I read a Tweet recently about the health ministry spending RM 320,000 on developing Facebook and Twitter accounts.
I can see why so many people are against this, seeing that Facebook and Twitter, along with other social networks, are free. But I think what all of these people are forgetting is that Facebook for personal uses and Facebook for business are two completely different things.

Coming from a PR background and now working in marketing, I think I can safely say that to establish a good business account, money is needed. While it is debatable whether it is worth that figure in the article, thinking that just because Facebook is free you do not need a budget for engaging with fans is foolish. Here's why.

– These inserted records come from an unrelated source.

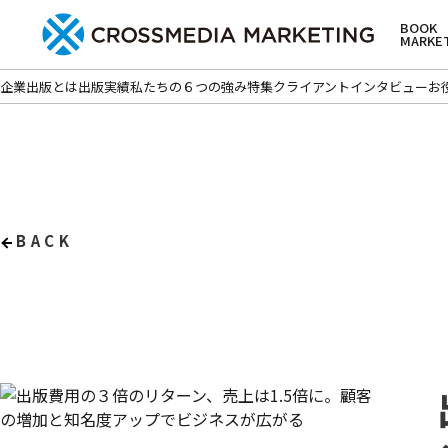
BOOK
MARKE
企業出版とは
出版実績
私たちの６つの強み
特集
クライアントインタビュー
お
BACK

Go on Facebook and look at brand pages. Take Coca-Cola for example. It has 73 million Likes. Honestly, I do think that there is this misconception that a lot of people believe that the belief that brands 'do social media right' equates to just posting status updates and interacting with fans. But no one puts any thought into who designs the cover photo. Or the profile picture. Or the picture updates and videos. Who pays them? Who buys the rights to the images they don't own? Who takes pictures for social media marketing? These people don't work for free, you know.

Because such a beautiful cover photo is free huh?
Then look at the advertising. Many brands do advertise on Facebook- and obviously these aren't free. How many of you have actually advertised on Facebook? Do you know the different types of ads available? No? Still think you can handle a business Facebook account?

And then finally there's this thing those of us in the PR circle say 'leave it to the pros'- because using Facebook to talk about your birthday party and about a new product needs to be executed differently and you'll actually be surprised at how many nutjobs out there who have made PR blunders on social media.

I do think that in order to really get results, money needs to be spent. It's just mindless people using this as a leverage to attack an unpopular government. I may be a minority on this issue but I do think that I have a valid argument here.

Lesson of the day: Don't jump on the bandwagon. Ever.